Give a count of the lines below that have the string "Sunroof" in them, with no other words.
▼▼▼
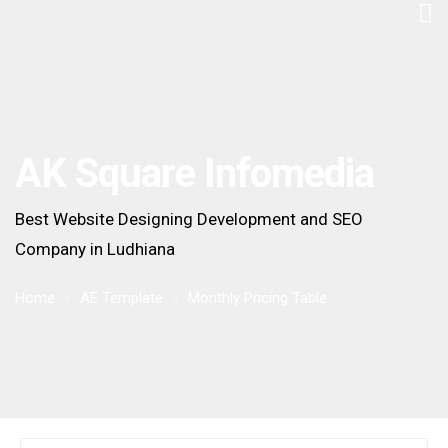
AK Square Infomedia
Best Website Designing Development and SEO
Company in Ludhiana
Home
AE Template
Monthly Pricing Table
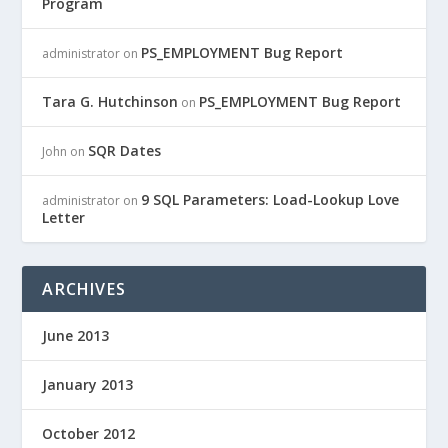
Program
PS_EMPLOYMENT Bug Report
administrator
on
Tara G. Hutchinson
PS_EMPLOYMENT Bug Report
on
SQR Dates
John
on
9 SQL Parameters: Load-Lookup Love
administrator
on
Letter
ARCHIVES
June 2013
January 2013
October 2012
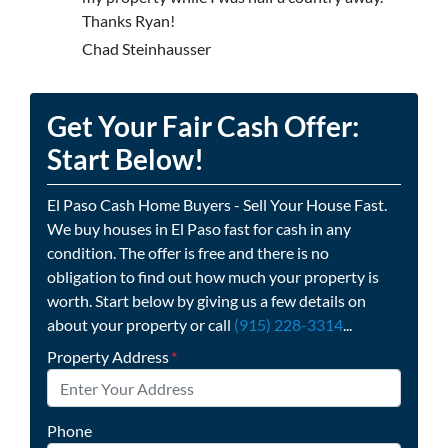
Thanks Ryan!
Chad Steinhausser
Get Your Fair Cash Offer:
Start Below!
El Paso Cash Home Buyers - Sell Your House Fast.
We buy houses in El Paso fast for cash in any
condition. The offer is free and there is no
obligation to find out how much your property is
worth. Start below by giving us a few details on
about your property or call
(915) 228-3314
...
Property Address
*
Phone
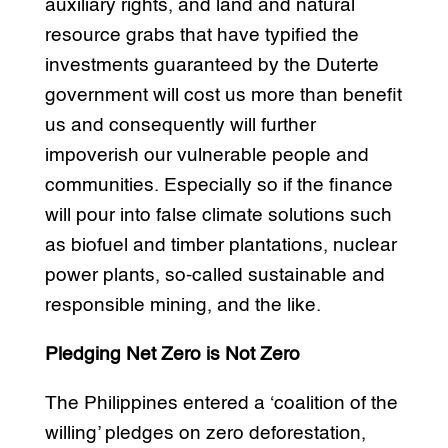
auxiliary rights, and land and natural
resource grabs that have typified the
investments guaranteed by the Duterte
government will cost us more than benefit
us and consequently will further
impoverish our vulnerable people and
communities. Especially so if the finance
will pour into false climate solutions such
as biofuel and timber plantations, nuclear
power plants, so-called sustainable and
responsible mining, and the like.
Pledging Net Zero is Not Zero
The Philippines entered a ‘coalition of the
willing’ pledges on zero deforestation,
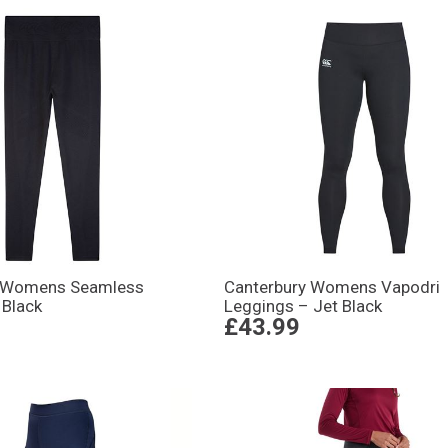
y Womens Seamless
Canterbury Womens Vapodri
 Black
Leggings – Jet Black
£43.99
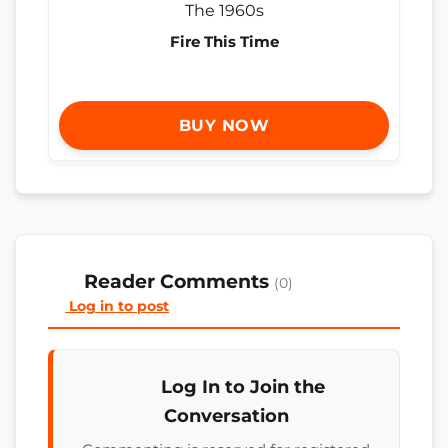
Fire This Time
BUY NOW
Reader Comments
(0)
Log in to post
Log In to Join the
Conversation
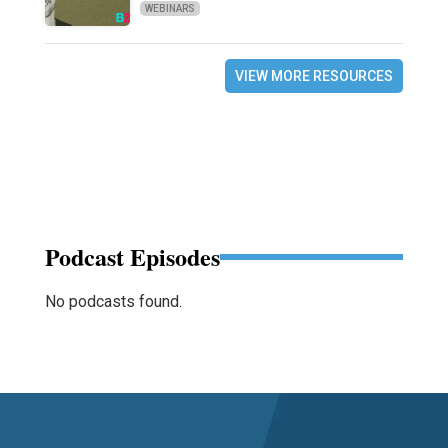
WEBINARS
VIEW MORE RESOURCES
Podcast Episodes
No podcasts found.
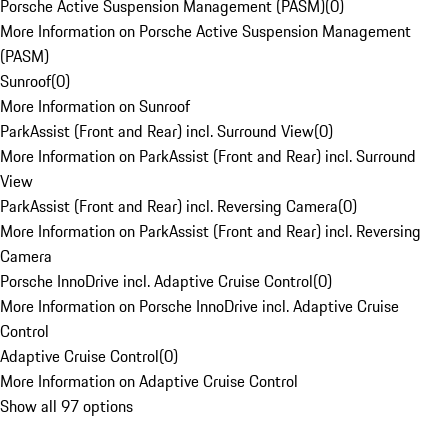
Porsche Active Suspension Management (PASM)
(
0
)
More Information on Porsche Active Suspension Management
(PASM)
Sunroof
(
0
)
More Information on Sunroof
ParkAssist (Front and Rear) incl. Surround View
(
0
)
More Information on ParkAssist (Front and Rear) incl. Surround
View
ParkAssist (Front and Rear) incl. Reversing Camera
(
0
)
More Information on ParkAssist (Front and Rear) incl. Reversing
Camera
Porsche InnoDrive incl. Adaptive Cruise Control
(
0
)
More Information on Porsche InnoDrive incl. Adaptive Cruise
Control
Adaptive Cruise Control
(
0
)
More Information on Adaptive Cruise Control
Show all 97 options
▲▲▲
- _ANSWER AREA_
2